Sacramental Channels


As Christmas draws closer we begin to sing  about Emmanuel (God with us) and hear about the reality of the incarnation.  The incarnation-Jesus who embodied in the flesh God himself.  The most amazing expression of love; that God would descend into his own creation, put on flesh, and in bodily demonstration show us that he doesn't despise matter, but rather, weds divinity and flesh in Christ.  This incarnation a precursor to our own incarnational reality.  That God would not only send his son wrapped in flesh but, at Pentecost, he would use us as a receptacle for the Divine.  He sent his Spirit to dwell in those who would be born again.  This reality is not only known through the idea/reality of the incarnation but also can be thought of in terms of sacrament.  "The sacramental view of reality affirms that Spirit can be and is encountered in and through material forms."  The two main forms ordained for us in Scripture are those of the Lord's Supper and Baptism and in taking part in Baptism and the Eucharist we experience the presence of Christ.  To say it another way,"sacramentalism is the belief that God works through physical things to effect our lives.  What sacramentalism declares is that there is nothing outside of God's strength.  There is no more of an ultimate spiritual declaration than this:  God can use whatever he wants to speak to us, change us and work in our lives, even physical elements transformed by grace."   The Westminster Divines stated it like this, "God in his ordinary providence, makes use of means, yet is free to work without, above, and against them, at his pleasure" (WCF 5.3).

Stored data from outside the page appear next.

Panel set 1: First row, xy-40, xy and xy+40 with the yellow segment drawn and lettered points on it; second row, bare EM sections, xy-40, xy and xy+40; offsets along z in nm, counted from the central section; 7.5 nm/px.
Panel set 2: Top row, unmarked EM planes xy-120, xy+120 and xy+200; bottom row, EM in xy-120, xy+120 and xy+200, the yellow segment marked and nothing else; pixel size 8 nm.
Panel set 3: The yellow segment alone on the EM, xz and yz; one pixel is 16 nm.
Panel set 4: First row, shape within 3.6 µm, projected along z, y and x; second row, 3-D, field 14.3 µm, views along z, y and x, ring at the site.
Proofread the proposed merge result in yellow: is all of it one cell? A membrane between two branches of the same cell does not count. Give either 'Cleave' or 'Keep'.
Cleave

We are those, if we are Christians, that have been "transformed by grace."  We have come into, through faith in Christ, a union with him.  We know as Christ prayed in Jn 17: 21, "that they may be one even as we are one, I in them and you in me."  Moreover, Paul in Galatians 2:20 states that he no longer lives but "Christ lives in me."  And through this mystical union we become "Sacramental channels"; a people in-dwelt by the Holy Spirit charged to bring the presence of Christ to others.  So we as Christians are "sacramental" in the sense that he or she is a channel for the Presence, a medium through which Love Himself can flow."

May we keep Christ's presence in the forefront of our reality and look to do the same in the lives of others.